On the technology front, we will increasingly move in the direction of image
fusion (PET, CT, conventional MR and functional MR); holy grail of imaging is
MR microscopy - since resolution in MRI is not limited by wavelength (image
noise is the only limitation), MR microscopy is plausible; fusion of tractography
with functional MR and MR microscopy can one day lead to real-time evaluation
of processing in individual neural circuits. Secondly, there will be more and
more of intra-operative imaging, so architects and hospital planners of today
here to design ORs with options for intra-op imaging. Thirdly, PACS is going
to be the back-bone of workflow. They say radiology will be in cyberspace in
10 years. So, a radiology facility has to have scope for expanding the computing
and networking hardware.
As pointed above, radiologists are under pressure from all sides - trust of
society in doctors is eroding, regulatory policies are in flux (PNDT is a prime
example), economic pressures are rising and there is the fear of burnout as
one maintains ethics and professionalism while meeting these challenges.

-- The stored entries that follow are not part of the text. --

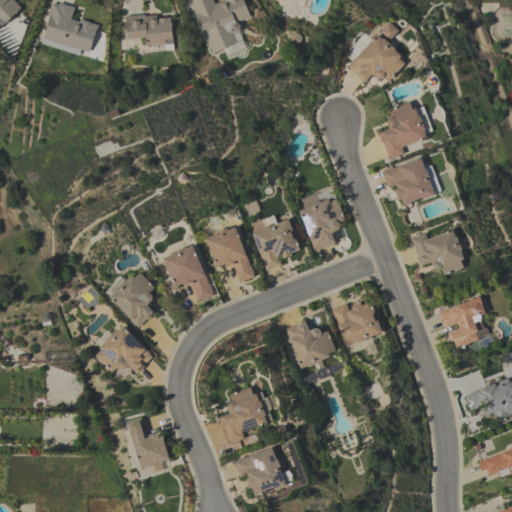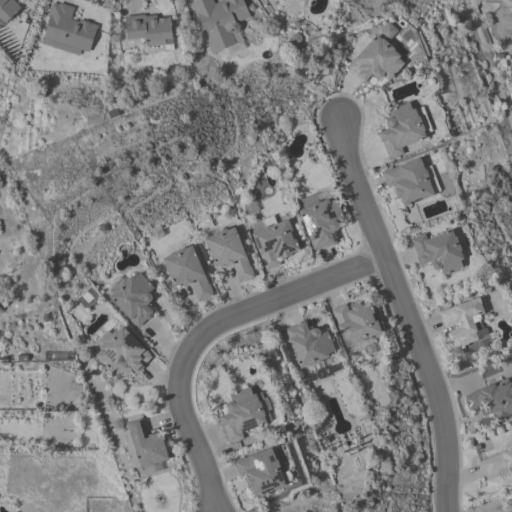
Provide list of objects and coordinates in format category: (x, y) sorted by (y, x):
building: (7, 9)
building: (8, 9)
building: (218, 21)
building: (219, 21)
building: (66, 28)
building: (148, 29)
building: (149, 29)
building: (67, 30)
building: (386, 31)
building: (60, 47)
building: (374, 60)
building: (376, 60)
building: (403, 128)
building: (399, 129)
building: (407, 181)
building: (411, 181)
building: (318, 220)
building: (320, 220)
building: (274, 242)
building: (274, 243)
building: (438, 251)
building: (228, 252)
building: (228, 252)
building: (185, 271)
building: (187, 271)
building: (130, 298)
building: (132, 298)
road: (402, 315)
building: (462, 321)
building: (354, 322)
building: (355, 322)
building: (463, 322)
road: (204, 333)
building: (307, 344)
building: (308, 344)
building: (121, 350)
building: (119, 351)
building: (490, 399)
building: (492, 400)
building: (240, 414)
building: (241, 414)
building: (145, 444)
building: (145, 445)
building: (497, 463)
building: (496, 464)
building: (259, 471)
building: (261, 471)
building: (505, 509)
building: (506, 509)
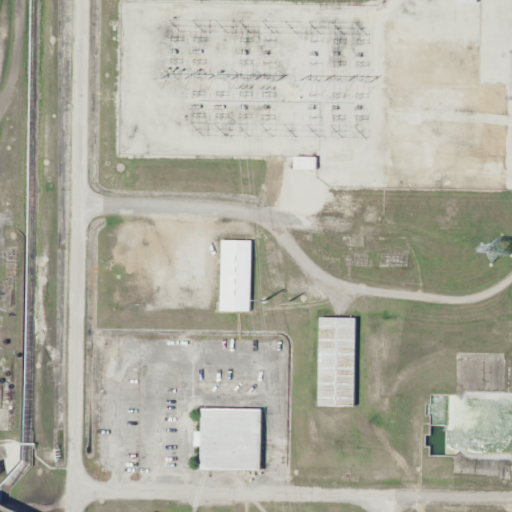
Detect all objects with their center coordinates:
building: (466, 1)
power substation: (324, 87)
building: (303, 163)
road: (296, 246)
power plant: (251, 252)
road: (73, 256)
building: (235, 276)
building: (335, 362)
building: (229, 439)
building: (229, 439)
road: (289, 497)
road: (382, 505)
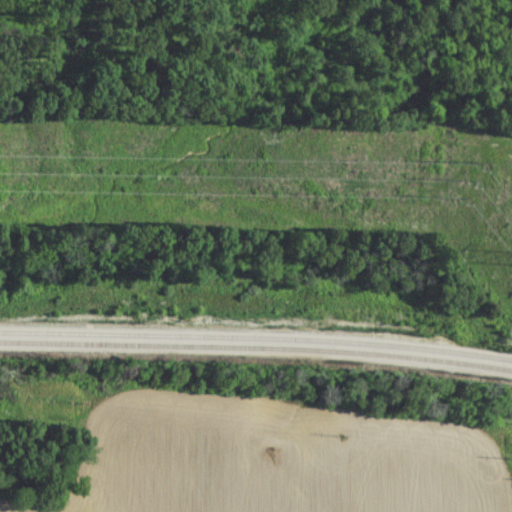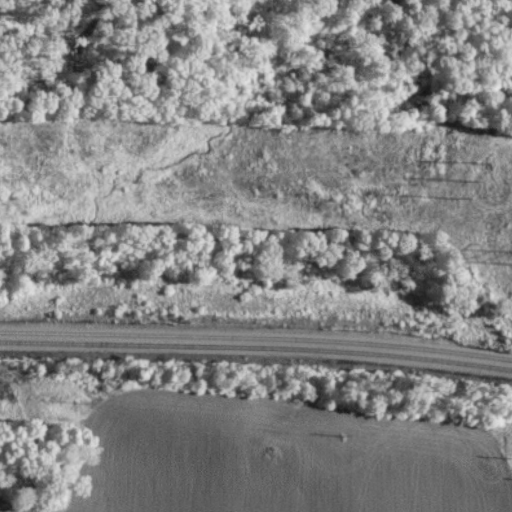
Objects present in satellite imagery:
power tower: (466, 180)
railway: (256, 351)
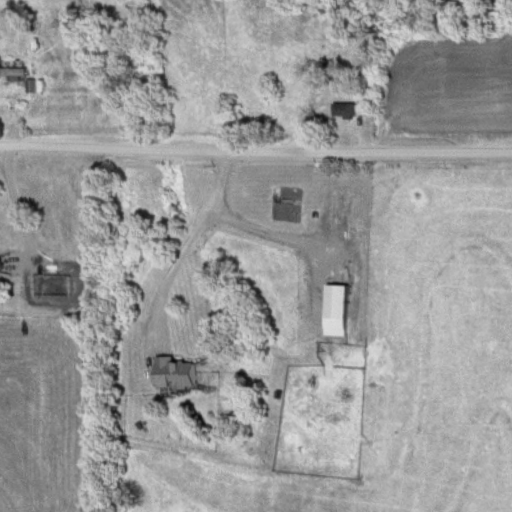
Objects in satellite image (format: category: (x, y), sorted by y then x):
building: (344, 112)
road: (255, 158)
road: (18, 202)
road: (274, 233)
road: (189, 239)
building: (336, 303)
building: (176, 373)
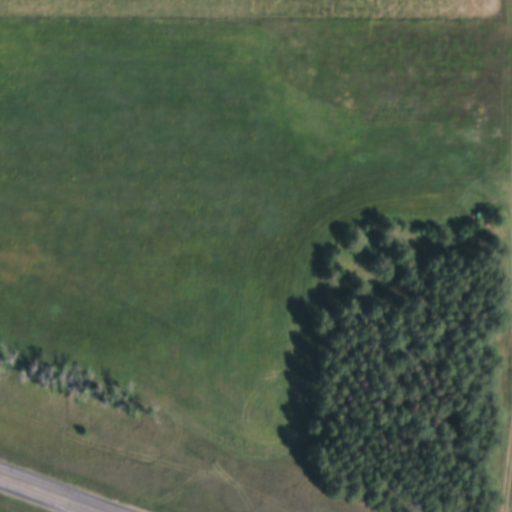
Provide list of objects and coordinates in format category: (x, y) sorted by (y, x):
road: (59, 490)
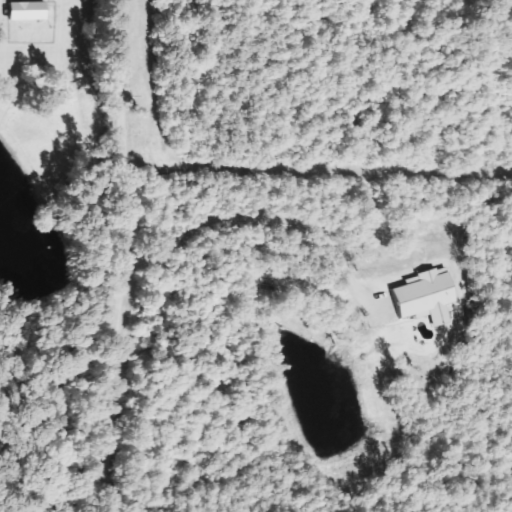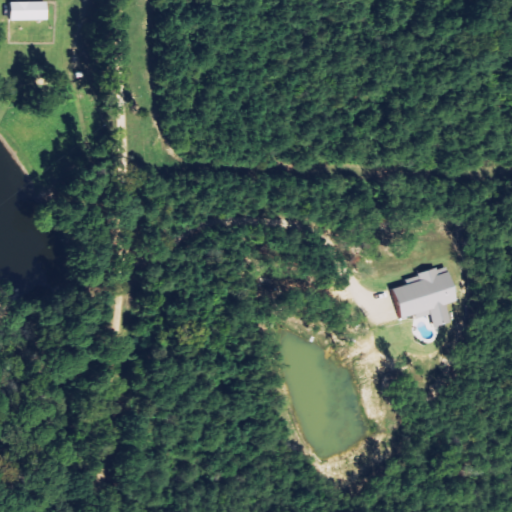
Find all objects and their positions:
building: (22, 11)
road: (120, 256)
building: (421, 296)
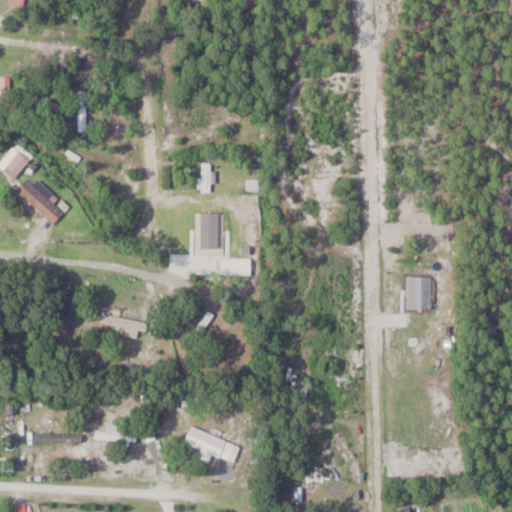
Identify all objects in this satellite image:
building: (18, 1)
road: (75, 49)
road: (150, 78)
building: (81, 109)
building: (0, 113)
road: (150, 174)
building: (208, 175)
building: (42, 199)
road: (104, 260)
building: (420, 291)
building: (123, 323)
road: (377, 407)
building: (111, 434)
building: (214, 442)
road: (130, 494)
building: (21, 508)
building: (405, 508)
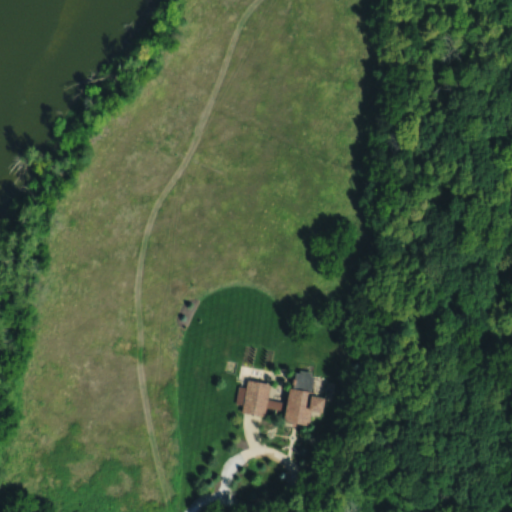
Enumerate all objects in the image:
river: (14, 18)
building: (281, 397)
building: (255, 398)
building: (300, 398)
road: (289, 464)
road: (203, 500)
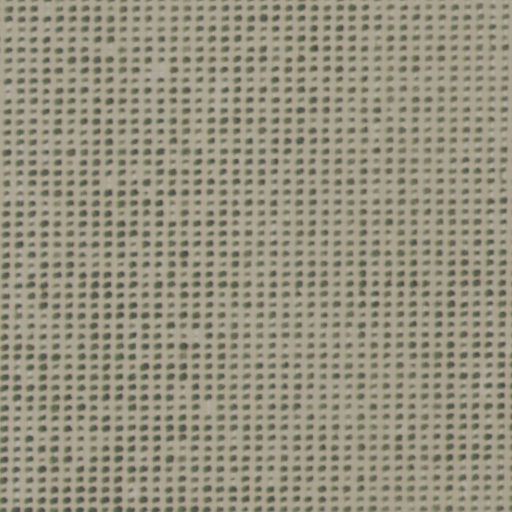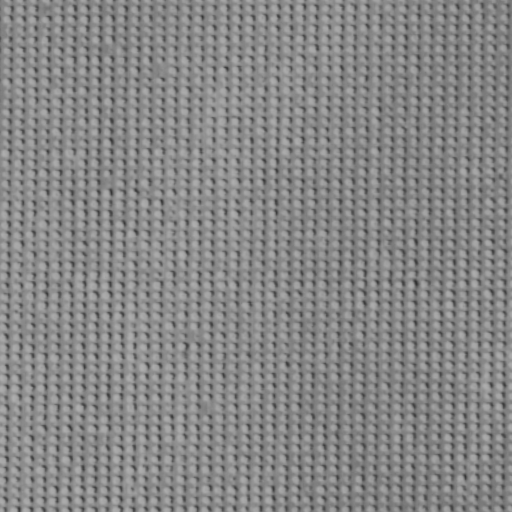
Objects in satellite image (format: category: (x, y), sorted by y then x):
crop: (255, 255)
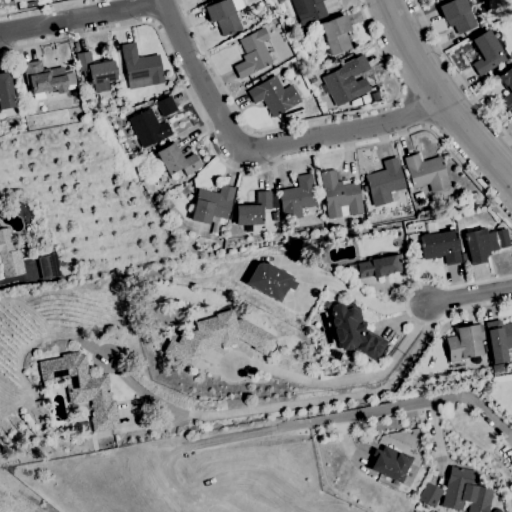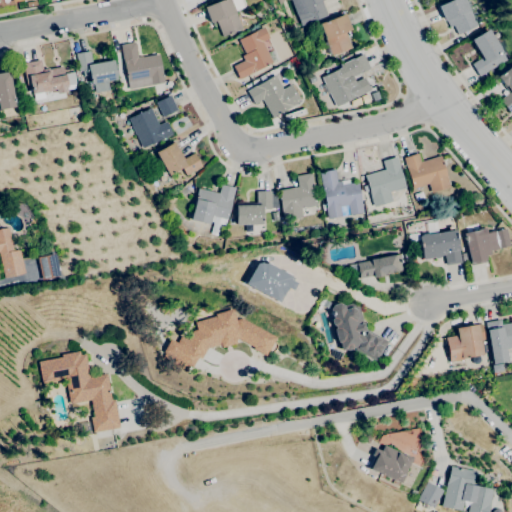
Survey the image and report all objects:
building: (13, 0)
building: (14, 0)
road: (35, 7)
building: (307, 10)
building: (308, 10)
road: (76, 15)
building: (224, 15)
building: (455, 15)
building: (457, 15)
building: (221, 16)
building: (290, 26)
building: (334, 33)
building: (335, 34)
building: (252, 52)
building: (485, 52)
building: (486, 52)
building: (252, 53)
building: (139, 67)
building: (139, 67)
building: (94, 68)
building: (93, 71)
road: (458, 75)
building: (43, 77)
building: (45, 79)
building: (310, 79)
building: (345, 80)
building: (344, 81)
building: (506, 87)
building: (506, 87)
building: (5, 90)
building: (5, 91)
building: (117, 92)
building: (272, 95)
building: (273, 95)
building: (62, 96)
road: (442, 97)
building: (164, 105)
building: (165, 105)
road: (306, 118)
building: (147, 127)
building: (147, 127)
road: (259, 145)
road: (364, 145)
building: (175, 159)
building: (176, 159)
building: (425, 172)
building: (425, 172)
building: (383, 181)
building: (384, 181)
building: (338, 194)
building: (339, 195)
building: (295, 197)
building: (296, 197)
building: (211, 205)
building: (212, 207)
building: (254, 208)
building: (254, 208)
building: (388, 208)
building: (482, 243)
building: (478, 245)
building: (438, 246)
building: (439, 246)
building: (403, 254)
building: (8, 256)
building: (9, 256)
building: (46, 266)
building: (47, 266)
building: (377, 266)
building: (378, 266)
building: (268, 280)
road: (468, 295)
road: (372, 302)
building: (323, 303)
building: (354, 331)
building: (354, 332)
building: (215, 337)
building: (217, 337)
building: (498, 339)
building: (498, 339)
building: (463, 342)
building: (464, 342)
building: (496, 369)
road: (347, 378)
building: (80, 387)
building: (81, 387)
road: (324, 402)
road: (287, 426)
building: (387, 463)
building: (389, 464)
building: (463, 491)
building: (463, 491)
building: (428, 494)
building: (429, 494)
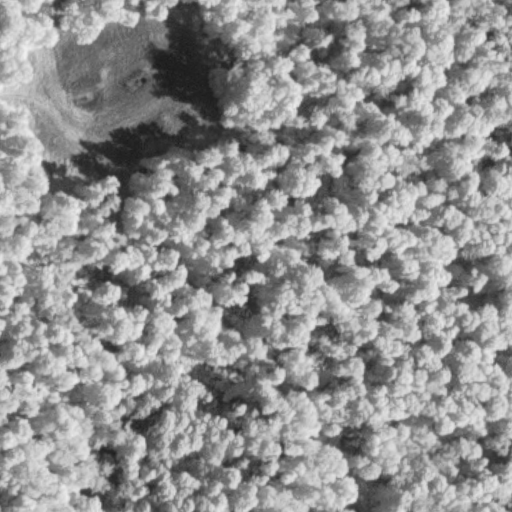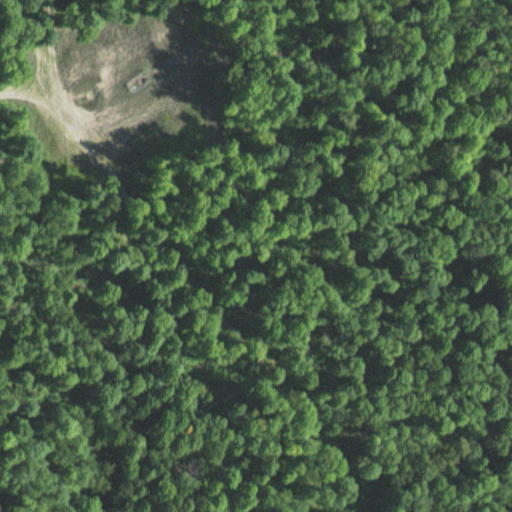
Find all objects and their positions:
road: (25, 54)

Paying attention to the issues discussed above and assimilation of the suggestions
in daily practice will be beneficial to all radiology associates, facilitating
their onward journey. We already have a strong and broad infrastructural base
in radio-diagnosis in terms of strong presence of top international vendors,
their personnel and inventories, chains of diagnostic centres, talented manpower,
training institutions and quantum of work, some deft chiseling can transform
what we have into the very best in the world.